Task goal - When you reach the records below, output every one exactly as written but leave out any pictures.

Record extracts -
───
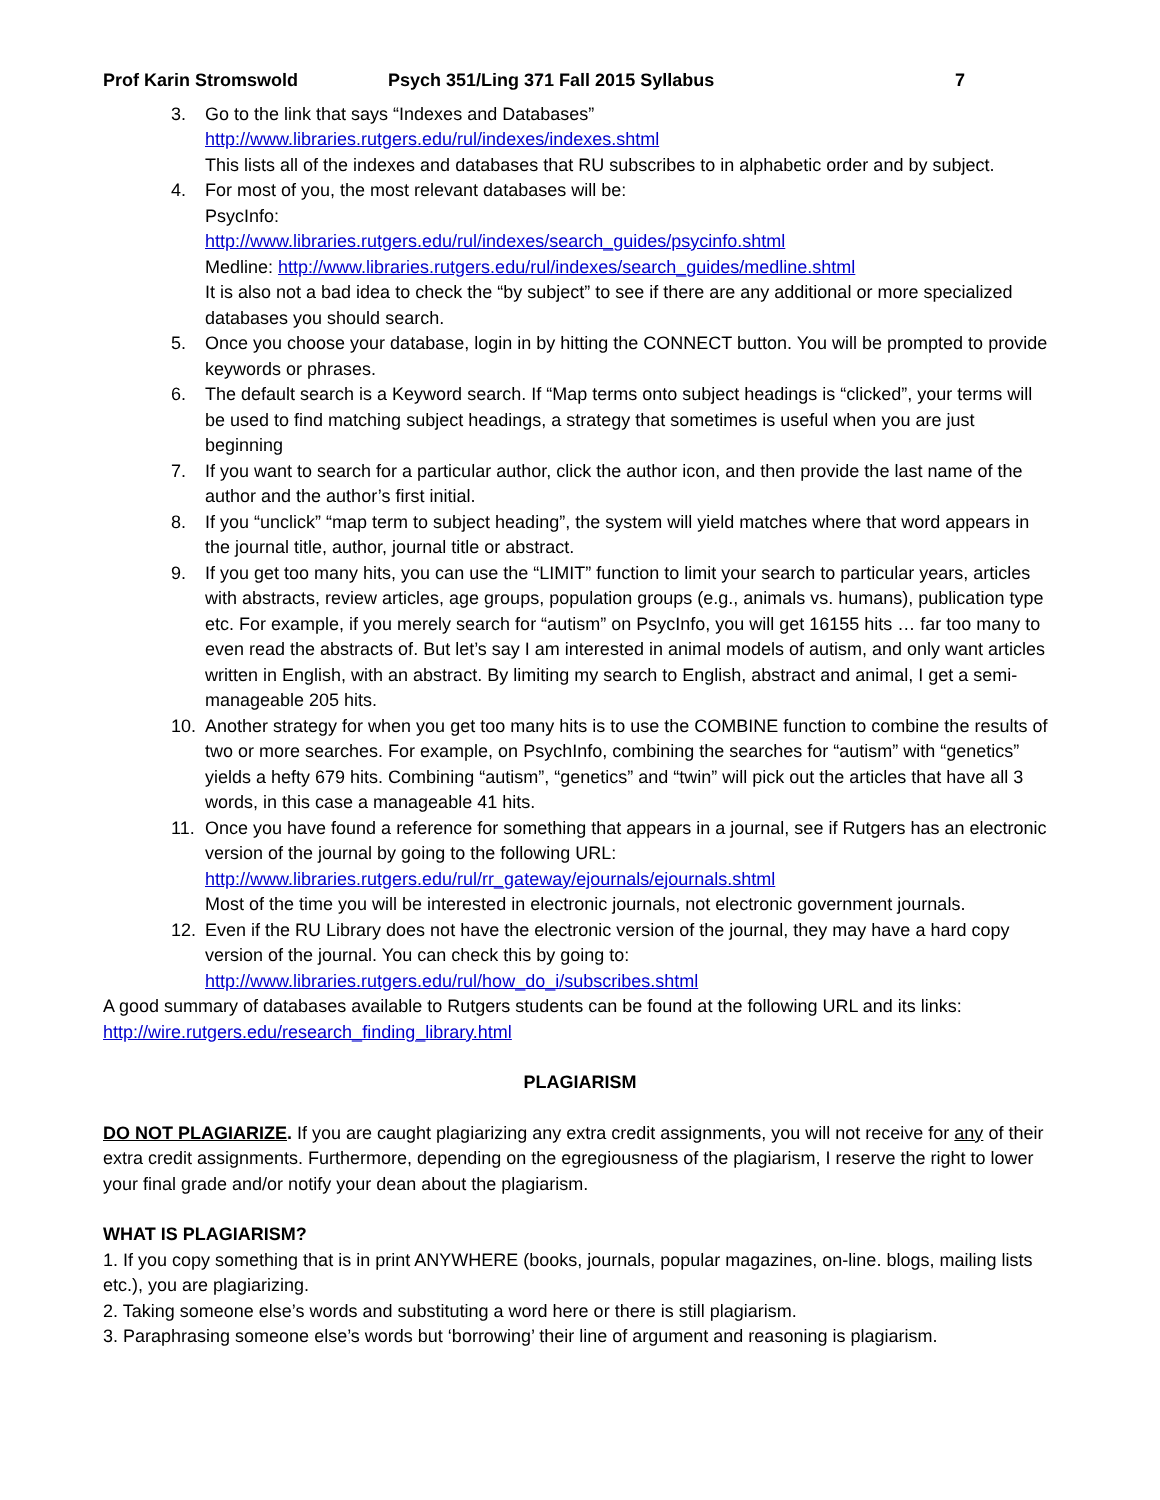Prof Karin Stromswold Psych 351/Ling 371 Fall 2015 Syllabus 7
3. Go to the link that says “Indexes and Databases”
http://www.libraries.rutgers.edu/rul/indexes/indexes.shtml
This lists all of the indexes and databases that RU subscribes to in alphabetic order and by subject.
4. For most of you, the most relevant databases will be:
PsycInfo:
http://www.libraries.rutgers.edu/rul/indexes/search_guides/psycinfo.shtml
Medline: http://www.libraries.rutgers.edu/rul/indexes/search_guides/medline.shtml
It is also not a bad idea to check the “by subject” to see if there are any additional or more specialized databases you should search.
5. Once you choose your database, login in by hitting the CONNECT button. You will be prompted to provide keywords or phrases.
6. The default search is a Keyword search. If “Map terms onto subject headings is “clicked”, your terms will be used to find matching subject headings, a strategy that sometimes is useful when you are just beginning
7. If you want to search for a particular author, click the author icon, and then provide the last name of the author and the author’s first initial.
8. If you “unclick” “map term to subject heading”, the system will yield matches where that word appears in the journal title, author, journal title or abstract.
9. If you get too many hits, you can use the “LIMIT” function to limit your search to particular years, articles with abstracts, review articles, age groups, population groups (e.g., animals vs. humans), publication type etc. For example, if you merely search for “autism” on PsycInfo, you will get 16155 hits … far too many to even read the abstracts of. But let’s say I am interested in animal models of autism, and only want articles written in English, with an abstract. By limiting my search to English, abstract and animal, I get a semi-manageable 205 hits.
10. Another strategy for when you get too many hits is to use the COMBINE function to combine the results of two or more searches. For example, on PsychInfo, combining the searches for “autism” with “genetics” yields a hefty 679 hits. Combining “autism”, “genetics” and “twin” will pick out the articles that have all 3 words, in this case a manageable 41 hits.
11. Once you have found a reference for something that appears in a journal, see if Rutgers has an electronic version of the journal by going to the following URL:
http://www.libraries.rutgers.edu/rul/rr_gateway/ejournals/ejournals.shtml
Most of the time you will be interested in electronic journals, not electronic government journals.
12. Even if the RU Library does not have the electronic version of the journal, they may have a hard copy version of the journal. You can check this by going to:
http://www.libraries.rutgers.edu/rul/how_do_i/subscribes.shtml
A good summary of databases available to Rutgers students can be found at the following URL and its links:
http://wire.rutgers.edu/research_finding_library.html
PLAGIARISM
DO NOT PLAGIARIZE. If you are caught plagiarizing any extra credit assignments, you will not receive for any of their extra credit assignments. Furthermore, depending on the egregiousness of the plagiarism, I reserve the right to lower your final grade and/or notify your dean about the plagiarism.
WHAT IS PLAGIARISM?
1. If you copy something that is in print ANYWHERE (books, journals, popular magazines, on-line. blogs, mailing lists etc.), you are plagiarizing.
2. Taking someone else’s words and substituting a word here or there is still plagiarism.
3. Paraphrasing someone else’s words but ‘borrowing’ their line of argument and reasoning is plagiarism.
───
Answer for this exercise -
Prof Karin Stromswold Psych 351/Ling 371 Fall 2015 Syllabus 7
3. Go to the link that says “Indexes and Databases”
http://www.libraries.rutgers.edu/rul/indexes/indexes.shtml
This lists all of the indexes and databases that RU subscribes to in alphabetic order and by subject.
4. For most of you, the most relevant databases will be:
PsycInfo:
http://www.libraries.rutgers.edu/rul/indexes/search_guides/psycinfo.shtml
Medline: http://www.libraries.rutgers.edu/rul/indexes/search_guides/medline.shtml
It is also not a bad idea to check the “by subject” to see if there are any additional or more specialized databases you should search.
5. Once you choose your database, login in by hitting the CONNECT button. You will be prompted to provide keywords or phrases.
6. The default search is a Keyword search. If “Map terms onto subject headings is “clicked”, your terms will be used to find matching subject headings, a strategy that sometimes is useful when you are just beginning
7. If you want to search for a particular author, click the author icon, and then provide the last name of the author and the author’s first initial.
8. If you “unclick” “map term to subject heading”, the system will yield matches where that word appears in the journal title, author, journal title or abstract.
9. If you get too many hits, you can use the “LIMIT” function to limit your search to particular years, articles with abstracts, review articles, age groups, population groups (e.g., animals vs. humans), publication type etc. For example, if you merely search for “autism” on PsycInfo, you will get 16155 hits … far too many to even read the abstracts of. But let’s say I am interested in animal models of autism, and only want articles written in English, with an abstract. By limiting my search to English, abstract and animal, I get a semi-manageable 205 hits.
10. Another strategy for when you get too many hits is to use the COMBINE function to combine the results of two or more searches. For example, on PsychInfo, combining the searches for “autism” with “genetics” yields a hefty 679 hits. Combining “autism”, “genetics” and “twin” will pick out the articles that have all 3 words, in this case a manageable 41 hits.
11. Once you have found a reference for something that appears in a journal, see if Rutgers has an electronic version of the journal by going to the following URL:
http://www.libraries.rutgers.edu/rul/rr_gateway/ejournals/ejournals.shtml
Most of the time you will be interested in electronic journals, not electronic government journals.
12. Even if the RU Library does not have the electronic version of the journal, they may have a hard copy version of the journal. You can check this by going to:
http://www.libraries.rutgers.edu/rul/how_do_i/subscribes.shtml
A good summary of databases available to Rutgers students can be found at the following URL and its links:
http://wire.rutgers.edu/research_finding_library.html
PLAGIARISM
DO NOT PLAGIARIZE. If you are caught plagiarizing any extra credit assignments, you will not receive for any of their extra credit assignments. Furthermore, depending on the egregiousness of the plagiarism, I reserve the right to lower your final grade and/or notify your dean about the plagiarism.
WHAT IS PLAGIARISM?
1. If you copy something that is in print ANYWHERE (books, journals, popular magazines, on-line. blogs, mailing lists etc.), you are plagiarizing.
2. Taking someone else’s words and substituting a word here or there is still plagiarism.
3. Paraphrasing someone else’s words but ‘borrowing’ their line of argument and reasoning is plagiarism.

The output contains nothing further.